EXTRACTED TEXT:
——
Ever thought deeply about the words 'noise' and 'sound'? The two words are taken to be synonymous, but there are important differences in meaning between the two, albeit subtly.
If you are singing, you may like the sound of your voice even if you have a discordant voice or sing out of tune. To you, the discordant tune could pass for the most harmonious tune in the world. You bask in that delusion until you attend a musical talent show like 'Mentor', where the judges point to you that the sound of your voice could not be any better than the croaking of a frog. Only there and then will you realize that you have all along been deluding yourself.
On the other hand, if someone sings a melodious tune which is far better than yours, you may complain bitterly about the noise the person is making because you do not like the tune. You will swear by the high Heavens that the melodious tune is nothing but pure noise to your ears. You are only compelled to change the erroneous impression when the Mentor judges, who likened your voice to that of the frog, say the person's voice sounds tuneful to the ear.
Noise is mostly used to mean unwelcome or unpleasant sounds. Noise is very relative. What sounds as noise to one, may sound very pleasant to another. But one thing is clear; the deaf cannot distinguish between the two. Whether pleasant sound or otherwise, the value is the same to the deaf.
——
DATA SUPPLIED:
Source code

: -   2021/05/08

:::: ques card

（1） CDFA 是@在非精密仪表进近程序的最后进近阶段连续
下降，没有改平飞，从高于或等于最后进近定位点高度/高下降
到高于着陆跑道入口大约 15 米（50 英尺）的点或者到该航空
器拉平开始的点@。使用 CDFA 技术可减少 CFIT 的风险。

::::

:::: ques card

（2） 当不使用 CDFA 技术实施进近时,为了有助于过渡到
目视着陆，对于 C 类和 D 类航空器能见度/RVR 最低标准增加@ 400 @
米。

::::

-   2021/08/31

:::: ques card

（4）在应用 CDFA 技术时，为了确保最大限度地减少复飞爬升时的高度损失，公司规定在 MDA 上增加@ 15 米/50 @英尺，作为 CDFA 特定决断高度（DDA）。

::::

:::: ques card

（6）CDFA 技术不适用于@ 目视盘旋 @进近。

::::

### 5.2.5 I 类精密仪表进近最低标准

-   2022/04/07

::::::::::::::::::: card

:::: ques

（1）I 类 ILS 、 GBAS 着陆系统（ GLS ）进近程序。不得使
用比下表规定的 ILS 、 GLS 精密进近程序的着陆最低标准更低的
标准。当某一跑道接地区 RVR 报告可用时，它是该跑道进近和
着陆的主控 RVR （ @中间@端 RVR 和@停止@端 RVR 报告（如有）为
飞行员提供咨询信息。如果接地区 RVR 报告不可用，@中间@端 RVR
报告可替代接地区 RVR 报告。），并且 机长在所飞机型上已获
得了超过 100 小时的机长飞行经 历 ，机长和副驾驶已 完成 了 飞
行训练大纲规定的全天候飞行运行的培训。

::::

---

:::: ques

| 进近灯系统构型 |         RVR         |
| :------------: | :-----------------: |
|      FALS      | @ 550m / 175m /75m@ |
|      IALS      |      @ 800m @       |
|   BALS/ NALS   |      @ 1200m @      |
——
STUDY QUESTIONS:
1) Which words does the essay on noise and sound place in single quotation marks? List them all.
2) Do these statements agree with the essay on noise and sound? Answer yes or no for each, and quote the deciding words.
(a) The two words are commonly treated as meaning the same thing.
(b) The deaf can readily tell noise apart from pleasant sound.
(c) The judges liken the singer's voice to the croaking of a frog.
3) According to the essay on noise and sound, what is noise mostly used to mean?

REPLIES:
1) 'noise', 'sound', 'Mentor'

2)
(a) Yes: "The two words are taken to be synonymous"
(b) No: "the deaf cannot distinguish between the two"
(c) Yes: "the sound of your voice could not be any better than the croaking of a frog"

3) Unwelcome or unpleasant sounds.